|Anne and her son, Ben|
My son was home for a holiday, and we had the rare occasion to tool around town, having lunch and the chance to walk and shop in the sunshine of the first warm day of the season.
I have no place I have to be, he exclaimed, grateful for such unusual circumstances. There’s nothing I have to be doing right now.
We stopped in a refurbished firehouse that was home to a cool, new shoe store. The interior was designed like an old library, and as we sat down on a plush, oversized couch, I pointed out several shelves of blank books, none of which had covers, words or titles.
Look, I said. None of the books are written. They’re all blank.
My son was busy talking to the salesman. Turns out, they were close in age and knew some of the same people from a few years back.
So, to answer me, my son was really on another subject.
You know, I find myself feeling nostalgic for when I was a few years younger, he said, while holding a shoe in his hand. And I know that means I’m going to feel the same way later about this time now.
I used the years I had on him and those blank books as vantage points, telling him that’s how it goes, that the challenge lies in being present, because we can always reminisce about our past stories even as we anticipate those ahead.
I think we all have a story we tell ourselves. It’s how we outline our lives, determining who we’ve been and where we think we’re going. I’m grateful that my son was already figuring this out, there in the shoe store, because it’s taken me quite some time to do so for myself.
For some reason, it’s taken the practice of yoga to unfold my story.
For a long time, I kept my story from most others and even from myself. In fact, for a long time, I couldn’t even find the words for it. It was like one of those blank books high on a shelf, and having it out of reach like that allowed me to sit in a sort of stillness for quite a while.
And then came yoga, and I started to move.
It was weird at first, and I was pretty self-conscious. Practicing took a lot of encouragement and a lot of perseverance before it settled into my bones and became a part of me.
But over time, it was as if each pose lifted a piece of my story off the shelf and brought it to eye level, demanding a read, a critique, a review.
Now I’m more of an open book, almost the opposite of me. And I’m writing. A little here and a little there, I’m letting myself be known. I write about yoga and before I know it, I’m writing about myself.
And it’s in this way that I’m discovering my story, my take on who I was and how I got to be where I am, even if I’m not always so sure of where I’m going.
And I don’t think I’m alone in this, either, in the discovery of the story that I myself am living. I think others do this in their own time, too. For so many of the people who have been reading me have also been talking to me, letting me in on what about my story connects to them, and how they welcome the words that articulate their own.
But now I’ve also come to understand that oftentimes the stories we tell ourselves can be limiting. It can be compelling to identify with only one and then stick with it. The outline may be complete, and it can even be fleshed out with a good bit of drama and some colorful characters, too. But, of course, the ending then is always the same, especially if it’s autobiographical.

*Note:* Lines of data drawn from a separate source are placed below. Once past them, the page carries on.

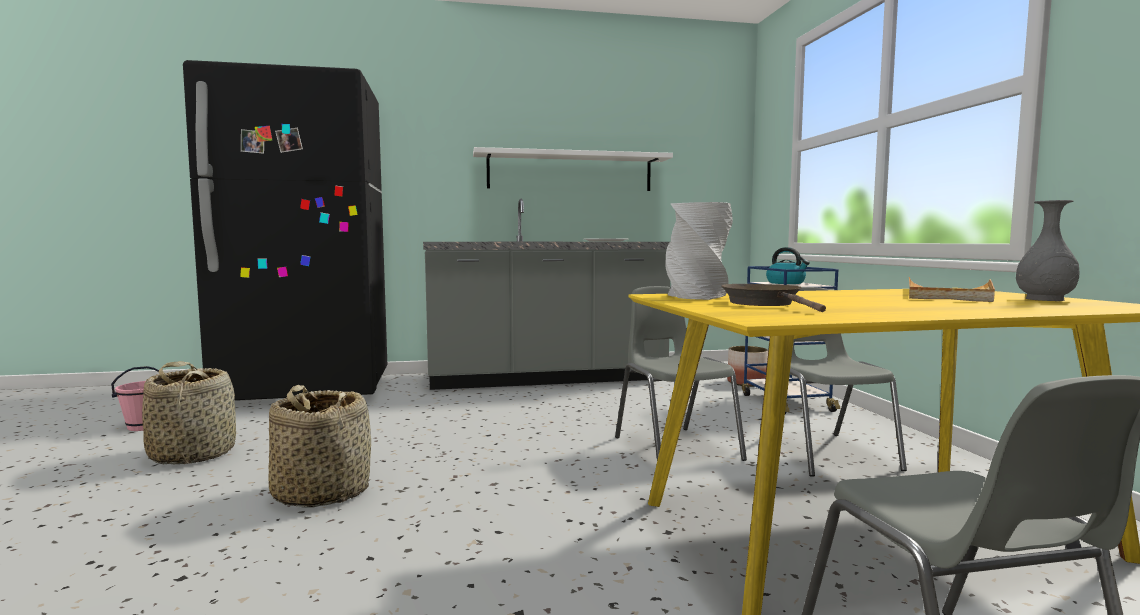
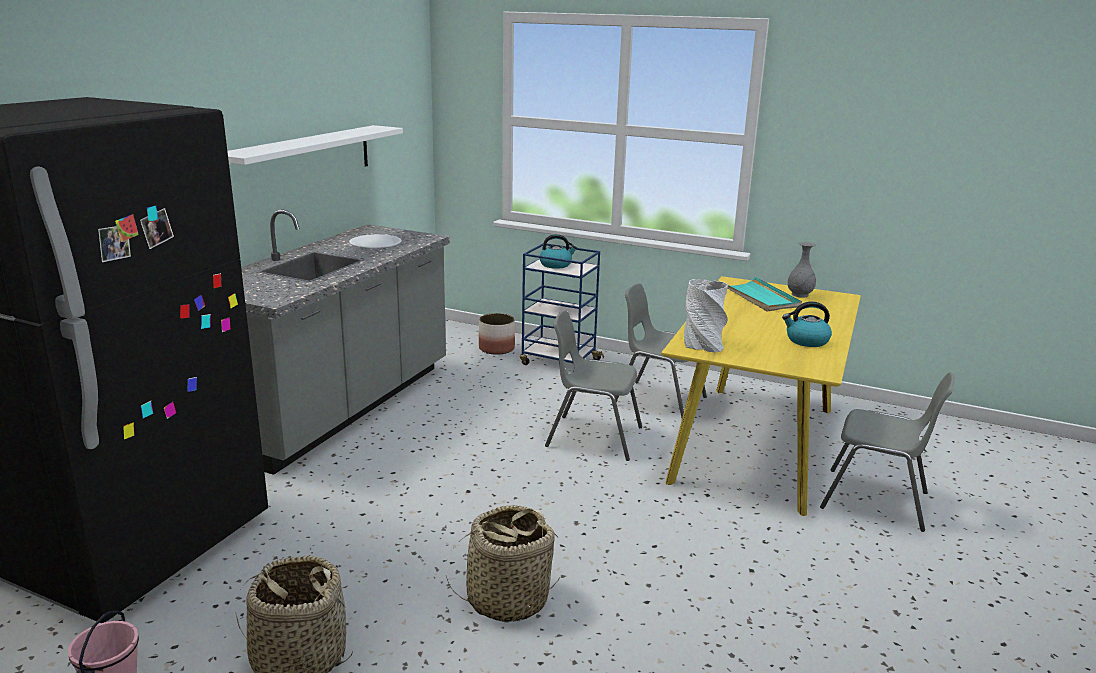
camera: 55 degrees left, 15 degrees up
brown frying pan [721,284,826,312] -> none
beige tray [909,277,995,302] -> turquoise tray [720,276,802,311]
none -> kettle [782,302,832,347]

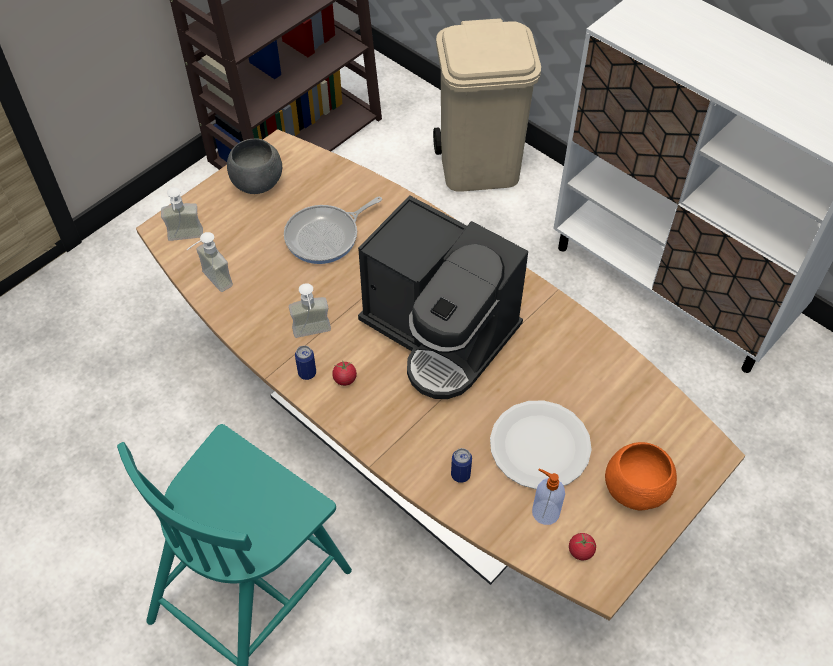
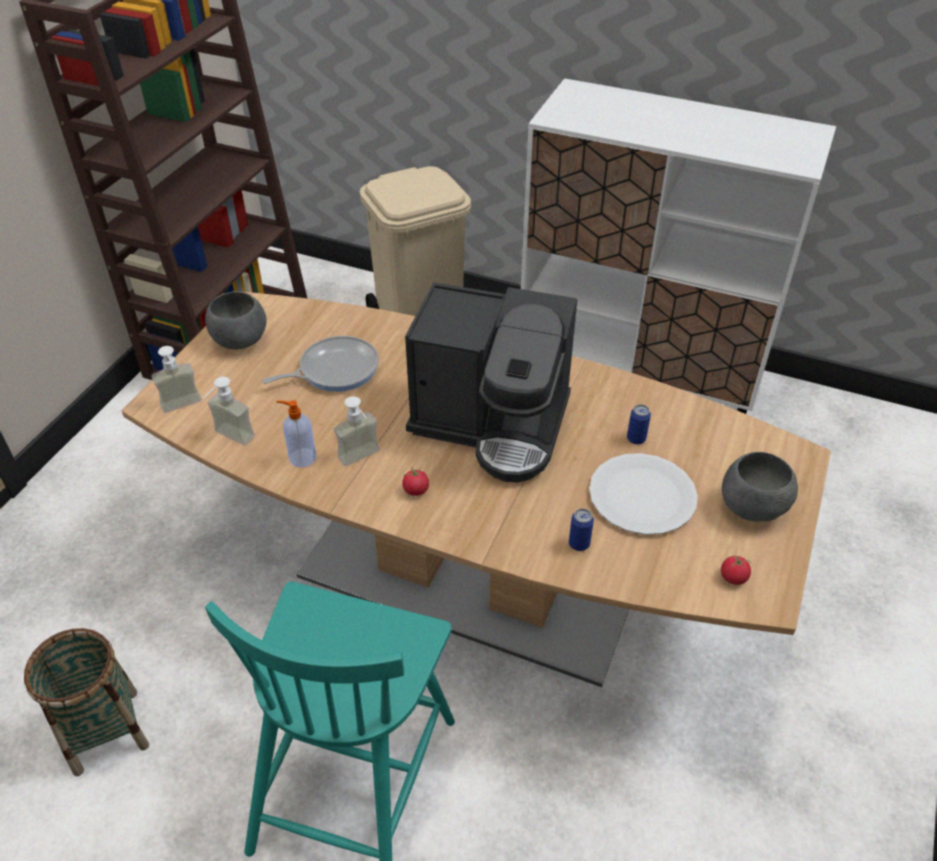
camera: 20 degrees left, 10 degrees down
frying pan [284,197,382,264] -> frying pan turned 150 degrees counterclockwise [262,336,379,392]
can [295,346,316,380] -> can moved to [627,404,651,444]
soap dispenser [532,468,565,525] -> soap dispenser moved to [277,400,317,467]
orange bowl [605,442,677,510] -> grey bowl [722,452,798,522]
none -> basket [24,628,149,776]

So, while comfort can often be found in telling myself the same tale over and over, after a while, it’s probably time for a new one, for something unwritten.
The other night, I attended a Rocket yoga class. I’ve come to love this style of yoga born from Ashtanga. It’s sequential and linear, and it’s become a part of my story three times a week. This one I don’t mind re-reading, and its pages are well-worn from multiple practices.
I arrive on the late side and was the last to stand at the top of my mat to await the instructor’s narrative. I know how it begins, but tonight the words are different. We’re told that we’ll be practicing Budokon instead, a mix of yoga and martial arts, another story altogether.
The practice is intense and different. Where Rocket is linear, Budokon is circular. I couldn’t anticipate any of it, and each pose required a new and concentrated effort.
At the end, we lay in Savasana, the final resting pose.
Tonight, you got something you didn’t expect, the instructor said as we lay there. Check in with yourselves to see how that feels.
And I realized it felt pretty good.
Savasana is followed by a request to turn onto our right sides, pulling our knees into a fetal position. This part of the practice symbolizes rebirth, and all of the adults in the room curl up like newborns before rising to a seated position.
And as I roll onto my side, I have a thought. It occurs to me that all of us are not just the stories we tell ourselves. We also get to be our unwritten stories.
Rolling to the right is like turning the page to the unexpected, and this can be done at any time, even in the middle of a shoe store or at the beginning of a class.
And for me, it’s the practice that shows how this newly turned page might be blank but can be filled with hope.
In closing, I place my hands at forehead center and join the others in bowing forward, thanking the teacher within by sharing the word, Namaste.
And as is so often the case, I’m filled with so much gratitude that it takes a moment to come up from my bow. I linger there, thankful for finally finding the voice to my story, for having the space to reread it as often as I do, and for the chance to write a new one, too.